Aliando melambaikan tangannya tanpa menghentikan langkahnya, "Nggak usah mbok." ucapnya cuek.

***

Prilly berlari memasuki rumahnya dan langsung menuju ke arah kamarnya yang ada dilantai 2. Dibukanya pintu kamar dan segera ia kunci dengan rapat. Dilemparkannya ke segala arah majalah yang ia dekap sedari tadi.

Prilly bersandar pada pintu kamarnya dengan tubuh yang bergetat hebat. Perlahan, air matanya mulai turun membasahi pipi chubby-nya. Isakan dari bibirnya semakin nyaring seiring dengan tubuhnya yang merosot ke lantai dan akhirnya ia terduduk dengan tersedu-sedu.

"Kenapa lo mempersulit gue sih, Li?" rutuk Prilly disela-sela tangisnya.

"Gue udah mulai terima, tapi lo kenapa datang disaat yang nggak tepat kaya gini?" Tangisannya semakin menjadi-jadi setelah mendengar suara sepeda motor Aliando yang meninggalkan halaman rumahnya.
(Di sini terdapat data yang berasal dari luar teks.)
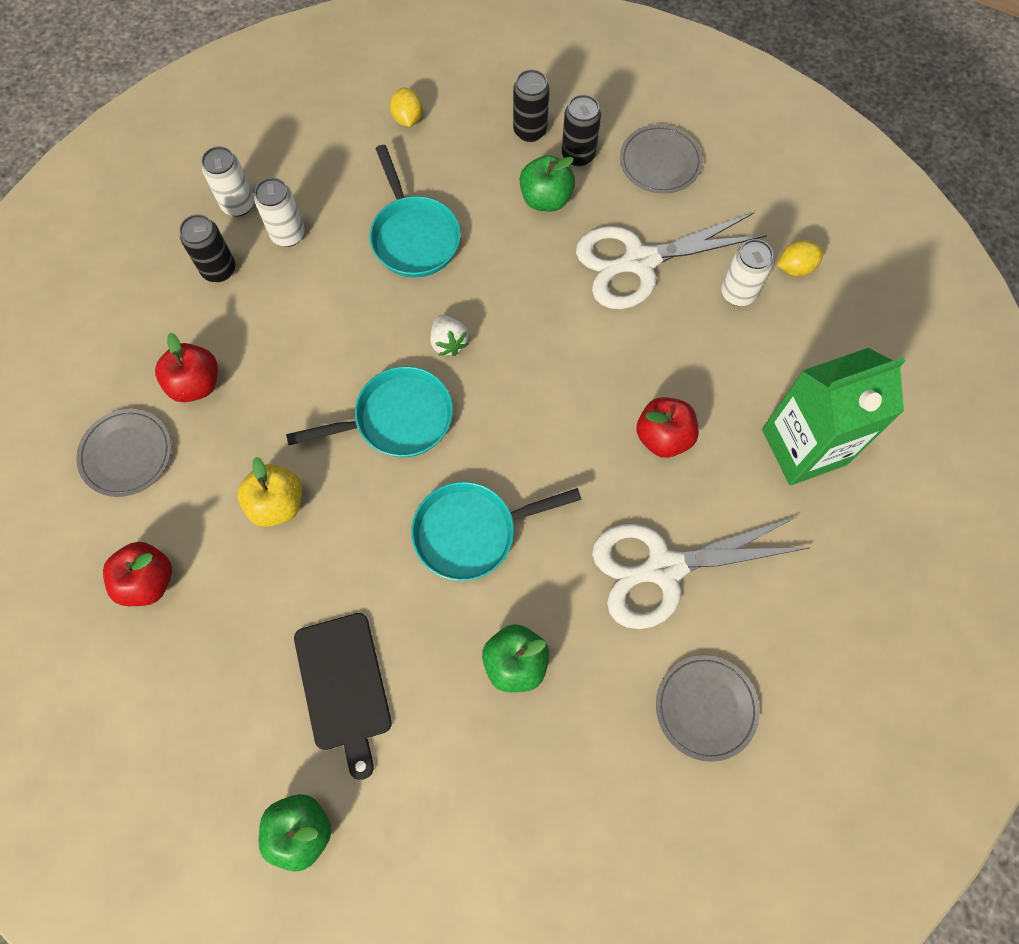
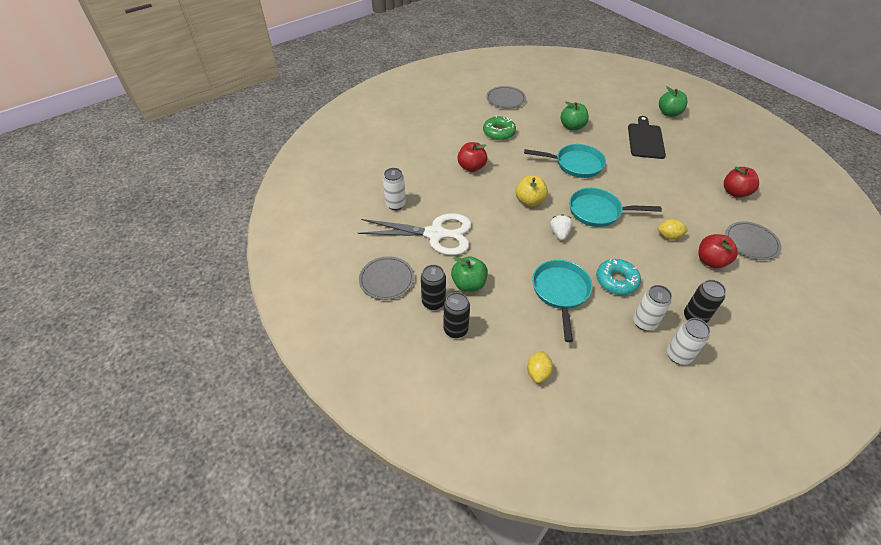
camera: 155 degrees left, 20 degrees down
yellow apple [237,457,302,527] -> yellow apple moved to [516,175,548,207]
white scissors [592,516,809,629] -> green donut [483,116,516,140]
green carton [762,348,905,485] -> none
yellow lemon [777,240,824,276] -> yellow lemon moved to [658,219,688,240]
none -> turquoise donut [596,259,641,295]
Prilly menangis sejadi-jadinya, sampai akhirnya ia kelelahan dan tertidur dengan posisi meringkuk didepan pintu.

Sebuah ketukan halus di pintu membuat Prilly tersadar dari tidurnya, diiringi dengan sebuah suara yang sangat familiar bagi Prilly. "Illy, buka kek pintunya."

Dengan malas Prilly bangkit dari tidurnya dan membuka pintu untuk melihat si empunya suara.
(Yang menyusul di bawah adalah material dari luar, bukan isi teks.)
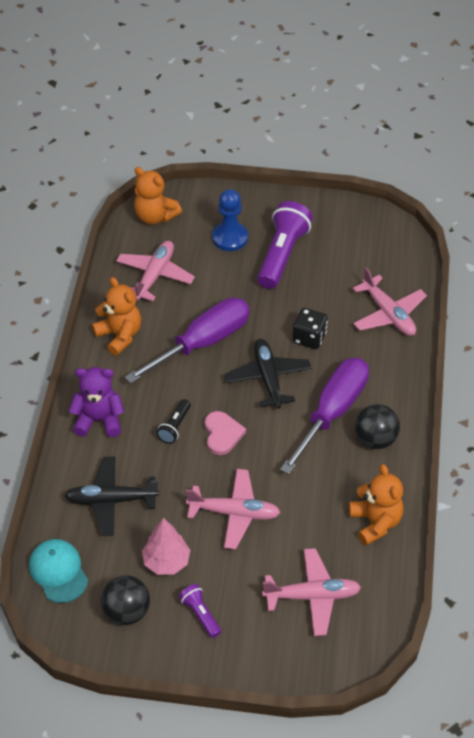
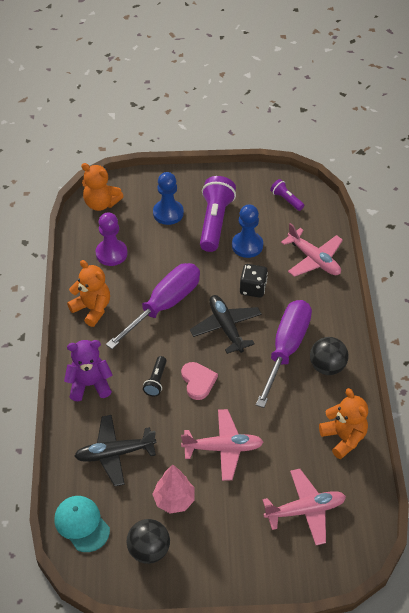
camera: 10 degrees left, 0 degrees up
pink plane [116,241,195,301] -> purple pawn [96,212,128,266]
purple flashlight [179,584,221,638] -> purple flashlight moved to [270,179,304,211]
none -> blue pawn [232,204,263,258]

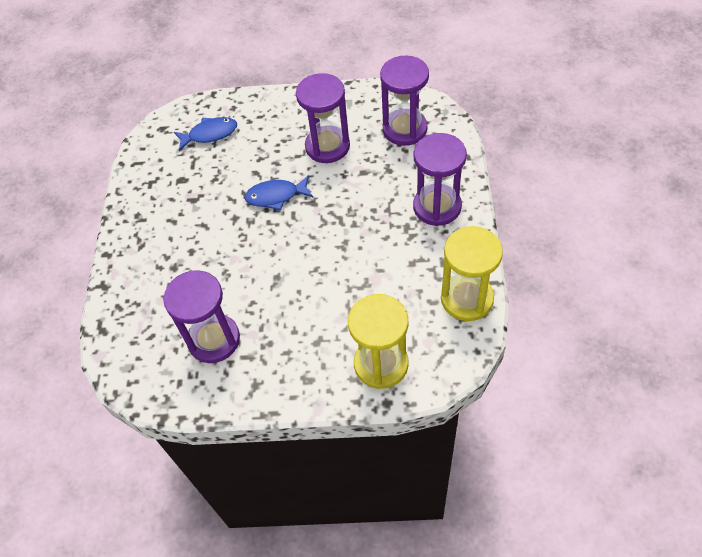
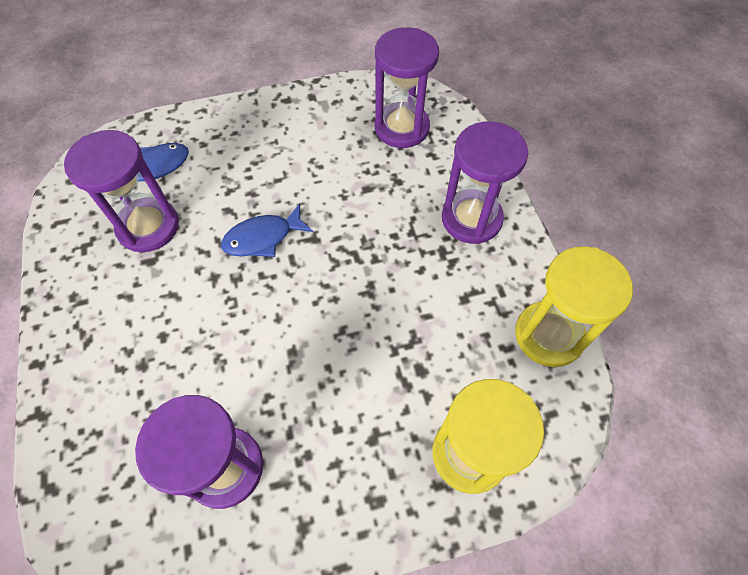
camera: 20 degrees left, 5 degrees up
purple hourglass [296,73,350,163] -> purple hourglass moved to [64,130,179,252]

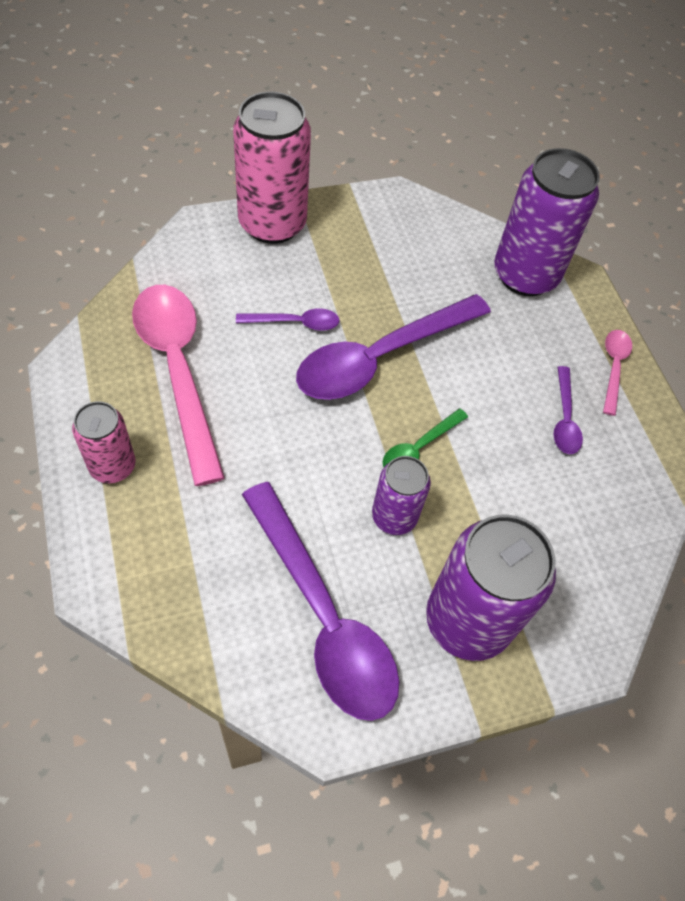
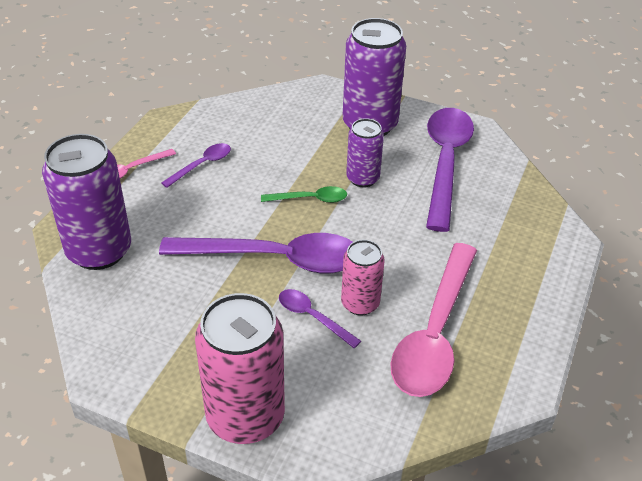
camera: 135 degrees left, 15 degrees down
pink can [72,401,136,483] -> pink can moved to [341,240,384,316]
"Gile lo, Pril. Lo nangis bombay berapa jam dah? Efeknya drastis banget. Coba ngaca deh sono." jerit Eza yang terkejut melihat penampilan adiknya.

"Emang gue jelek amat ya?"

Prilly berjalan dengan gontai ke arah meja rias miliknya. Dan betapa terkejutnya Prilly ketika melihat penampilan dirinya sendiri. Rambut kusut, bekas air mata yang mengering, mata sembab, hidung merah, dan baju yang kusut.

"OEMJI HELLOW!" jerit Prilly yang tak percaya dengan penampilannya. Sedangkan Eza sudah tertawa terbahak-bahak.

"Buruan mandi gih. Bokap sama nyokap bentar lagi pulang, ntar gue mau ngomong apa kalo mereka liat lo udah kaya orang stres." ucap Eza disela-sela tawanya. Kemudian meninggalkan kamar Prilly.

"Nyebelin!" teriak Prilly yang melemparkan bantal ke arah Eza.